§ **Data for the task**:
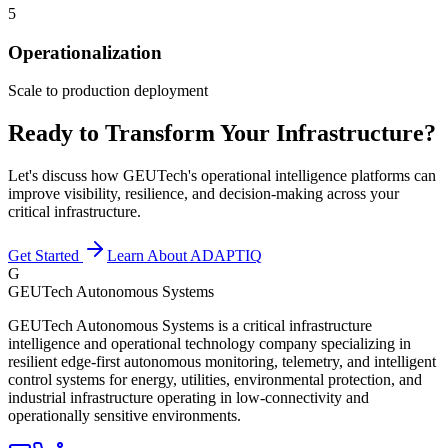
5
Operationalization
Scale to production deployment
Ready to Transform Your Infrastructure?
Let's discuss how GEUTech's operational intelligence platforms can
improve visibility, resilience, and decision-making across your
critical infrastructure.
Get Started
Learn About ADAPTIQ
G
GEUTech Autonomous Systems
GEUTech Autonomous Systems is a critical infrastructure
intelligence and operational technology company specializing in
resilient edge-first autonomous monitoring, telemetry, and intelligent
control systems for energy, utilities, environmental protection, and
industrial infrastructure operating in low-connectivity and
operationally sensitive environments.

§ **What the exercise asks**: Reproduce the rows above line for line, starting with the first line of text and going on through the line with "intelligence and operational", with both of those lines included. Leave the picture out of your answer.

§ **Response below**:
5
Operationalization
Scale to production deployment
Ready to Transform Your Infrastructure?
Let's discuss how GEUTech's operational intelligence platforms can
improve visibility, resilience, and decision-making across your
critical infrastructure.
Get Started
Learn About ADAPTIQ
G
GEUTech Autonomous Systems
GEUTech Autonomous Systems is a critical infrastructure
intelligence and operational technology company specializing in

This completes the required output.